NASA's 'Smart Fabric'

Larry Klaes (lklaes@bbn.com)
Fri, 17 Sep 1999 16:10:10 -0400

>Date: Fri, 17 Sep 1999 16:05:33 -0400 (EDT)
>Reply-To: fpspace@SOLAR.RTD.UTK.EDU
>Originator: fpspace@solar.cini.utk.edu
>Sender: fpspace@SOLAR.RTD.UTK.EDU
>From: Dan Barkley <dbarkley@orion.oac.uci.edu>
>To: Multiple recipients of list <fpspace@SOLAR.RTD.UTK.EDU>
>Subject: NASA's 'Smart Fabric'
>X-Comment: Friends and Partners in Space
>
>
> -The Times/ London
>
> INTELLIGENT FABRICS could be the key to craft travelling
> outside our solar system.
>
> Nasa will next month announce a $6m project to build the
> world's largest telescope, using an inflatable smart fabric it is
> developing. The space agency is also working on another
> smart fabric that could be used to make huge solar sails to
> take spacecraft into other solar systems.
>
> The idea is to make the spacecraft as big as possible, says Art
> Chmielewski, manager of the new Gossamer Spacecraft
> Initiative at Nasa's Jet Propulsion Laboratory in Pasadena,
> California.
>
> "Everyone talks about miniaturising spacecraft and having lots
> of tiny satellites working together," he says. "We looked at
> that and found that for looking very far away, or travelling
> huge distances, size does matter. The bigger the craft, the
> faster you will travel and the further you will see. The
> challenge is to make the craft as light as possible, allowing it to
> be launched cheaply."
>
> Chmielewski believes the best way to make a craft light is to
> make it inflatable. His team is working on a project that would
> allow a space telescope the size of a football field to be folded
> and launched from a craft the size of a coffee cup.
>
> "Existing materials aren't up to the job - if you made one of
> these telescopes from glass 1mm thick, it would still weigh
> about four tonnes and break easily. We have to develop
> something that can inflate itself to become solid and stable.
>
> "A lot of work on inflatable craft has been done, but nothing
> on this scale. We want to create craft the size of a city that
> are far lighter than today's craft."
>
> Chmielewski's Advanced Radio Interferometry between
> Space and Earth space telescope (Arise) would be launched
> on a standard Delta rocket. It would unfold and inflate itself in
> space to form a 25-metre diameter telescope able to study
> black holes and other phenomena in greater detail than Hubble
> or Nasa's planned Hubble 2.
>
> "Arise is a technology testbed," he says. "Once we perfect the
> technology, we can make telescopes that are far larger and
> can even change their shape over time. For instance, we hope
> to build a smart fabric that can change its shape, which could
> be used as the lens of the telescope. Once the image is
> received, the craft can check for any image problems and
> automatically change its shape to correct them.
>
> "At the moment this is impossible and we have to manipulate
> images with a computer on earth. By allowing the craft to do
> this itself, we can save a lot of time and greatly improve the
> image quality. It's a way of allowing the craft to fix itself if it
> goes wrong."
>
> Another of Chmielewski's projects is to develop a smart fabric
> that could be used as a huge solar sail, allowing it to be pushed
> by the solar wind at high speeds.
>
> Chmielewski says this could eventually be the way we power
> spacecraft fast enough to take us outside our solar system.
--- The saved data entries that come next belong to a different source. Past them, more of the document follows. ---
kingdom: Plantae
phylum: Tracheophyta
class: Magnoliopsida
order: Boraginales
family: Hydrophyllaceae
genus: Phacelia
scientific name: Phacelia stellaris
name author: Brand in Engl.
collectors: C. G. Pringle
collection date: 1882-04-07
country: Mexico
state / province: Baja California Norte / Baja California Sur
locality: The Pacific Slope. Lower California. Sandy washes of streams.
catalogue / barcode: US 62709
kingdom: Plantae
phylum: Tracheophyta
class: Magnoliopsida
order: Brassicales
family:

> "Solar sails are not a new idea, but our work is on developing
> materials that actually make them usable," he says. "For
> instance, one of the things we are working on is a kind of
> fabric that not only forms the sail, but also the computing and
> communication system. It will do this by containing tiny
> electronic components that actually form part of the fabric.
> This allows us to develop a craft that can actually change its
> mission and evolve over time - if it is made from smart fabric,
> it can change its shape easily.
>
> "This will also have uses back on earth and we are already
> talking to companies about creating intelligent clothing like a
> shirt with a mobile phone built into it."
>
> Nasa is sponsoring a two-day meeting next month to get more
> ideas for future missions. Chmielewski says: "We're interested
> in slightly wacky ideas. One thing we have just started looking
> at is a system where we use only a tiny ribbon of material that
> we spin round to form a disc, which then becomes the
> telescope lens. We have no idea if it will work, but that is the
> kind of idea we are looking for. The Gossamer project is not
> really about missions we can do now, but about finding
> concepts and ideas for missions in 25 years."